The center has received an $11 million New Markets Tax Credit from PNC and an additional $13 million tax credit from Invest Atlanta — formerly known as the Atlanta Development Authority, said Asia Rambo, a PNC Bank spokeswoman.
"Financing for this project has taken more than five years to pull together, and we could not have completed funding prior to construction without the financial support of PNC and other public and private partners," Doug Shipman, the center's CEO said in a news release.
The three-story, 42,000 square foot center — initially expected to cost about $100 million — is slated to be built in downtown Atlanta near the Georgia Aquarium and the World of Coca-Cola. It is slated to house the Morehouse College Martin Luther King, Jr. Collection — a rotating anthology of 50,000 letters, speeches and sermons written by the civil rights icon.
Developers say the cultural institution and gallery will also highlight Atlanta's prominent role in the civil rights movement. Plans also include the construction of an auditorium, a broadcast studio and additional wings to house temporary exhibits, said the center's spokeswoman LaTasha Smith.
David Gibson, of the PNC Bank Tax Credit Investment Group, says the bank partnered with Invest Atlanta to support the center about nine months ago.

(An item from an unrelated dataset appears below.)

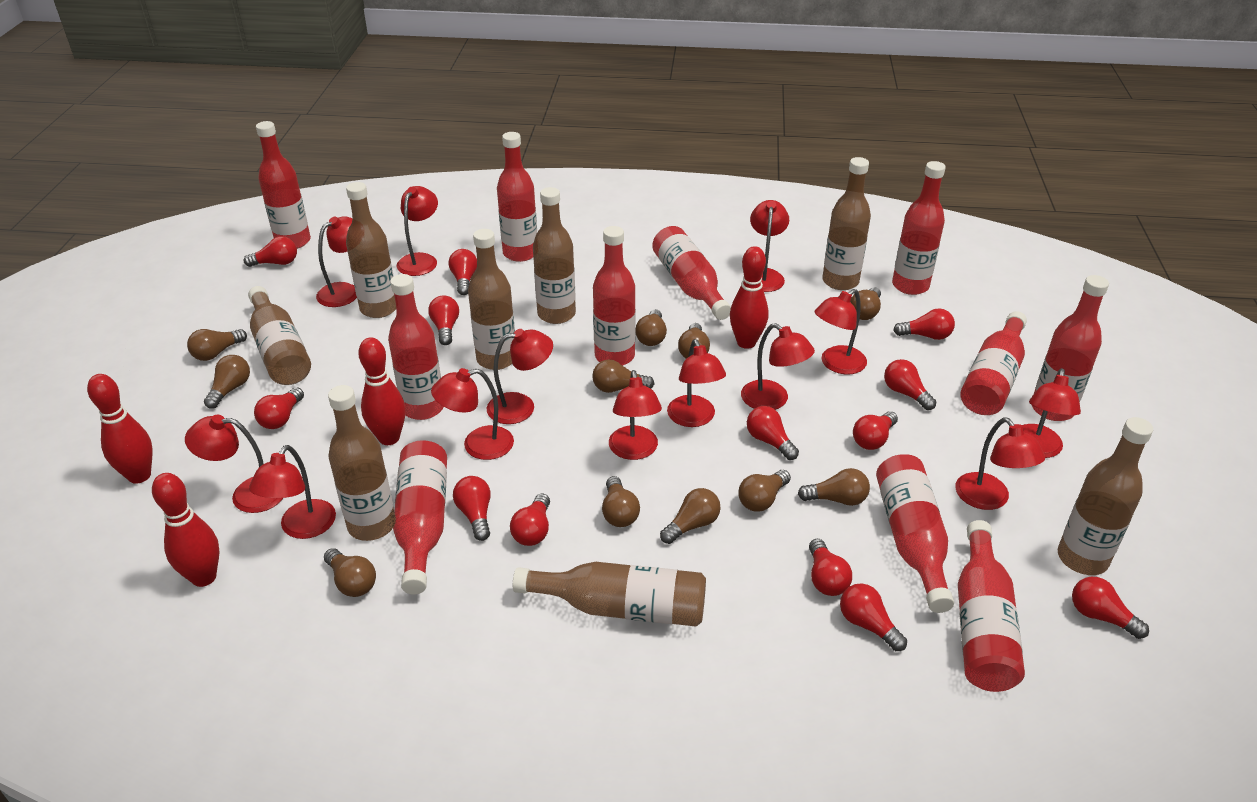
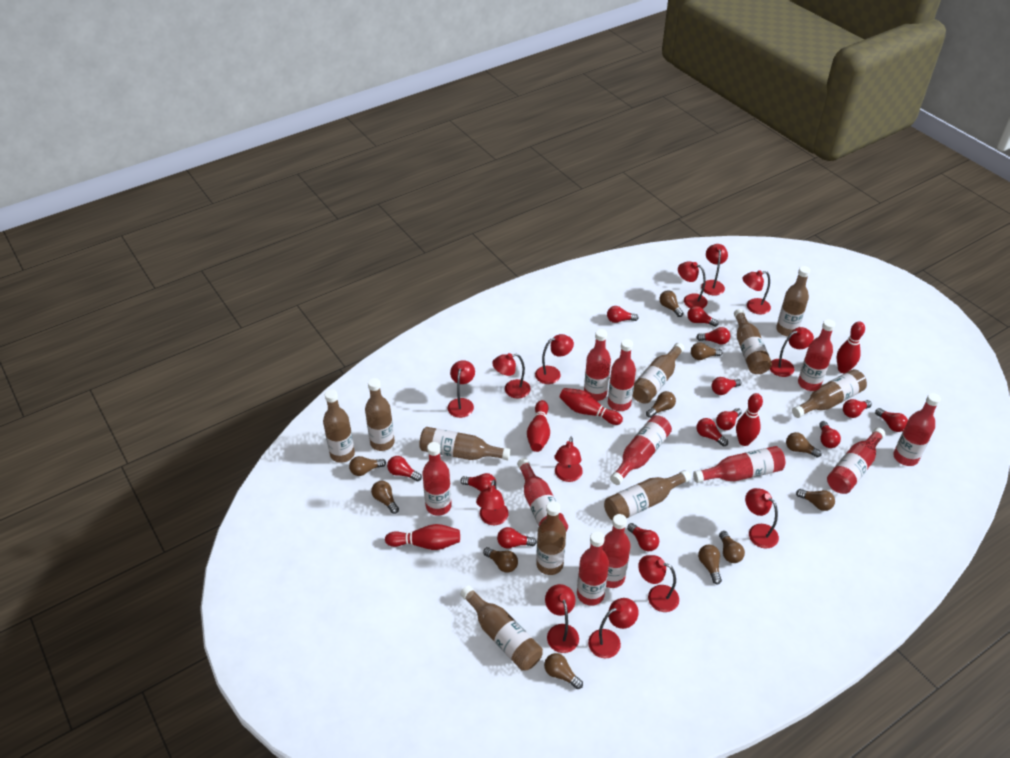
brown bottle: [248,286,311,385] [328,385,394,541] [346,182,396,318] [468,229,515,370] [513,562,706,627] [533,187,576,324] [822,157,871,290] [1058,417,1153,575] = 8 -> [323,390,355,463] [365,378,395,451] [419,427,511,460] [460,585,543,671] [536,501,566,575] [604,470,691,521] [633,343,685,404] [734,309,772,374] [776,266,810,336] [792,369,867,418] = 10
red bowling pin: [87,374,153,484] [152,473,220,587] [358,337,406,445] [730,246,769,349] = 4 -> [385,524,460,550] [527,400,550,452] [559,388,623,425] [736,393,763,446] [837,321,865,373] = 5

"It really supports the long-term vision of what the city's been trying to accomplish in the area," he said Wednesday night. "It was not that difficult for us to quickly see that we'd be really proud to be part of it."
Brian McGowan, CEO of Invest Atlanta, says the tax credits provided critical "last mile" support to the project, which he says may have been delayed without the funding. Smith says the center is slated to open in May of 2014.
"It allowed us to leverage the financial strength of PNC Bank and provide the much-needed capital to get this project moving and create jobs and new economic activity," he said in a statement.
The first phase of construction — set to begin in March — is expected to create 700 jobs over the next two years.
About $74 million has been raised to fund construction, and Smith says the development team is now working to secure funding for programming and an endowment. Organizers plan to launch a fundraising campaign this spring to give members of the community a chance to support the project, she said.
The Coca Cola company donated the land the center will be built on and has added a $500,000 cash commitment, Smith said. The Arthur M. Blank Family Foundation — a community development organization named after the owner of the Atlanta Falcons — has increased its initial $1 million commitment to $2.5 million, and Smith says the center's civil rights gallery will be named after the foundation.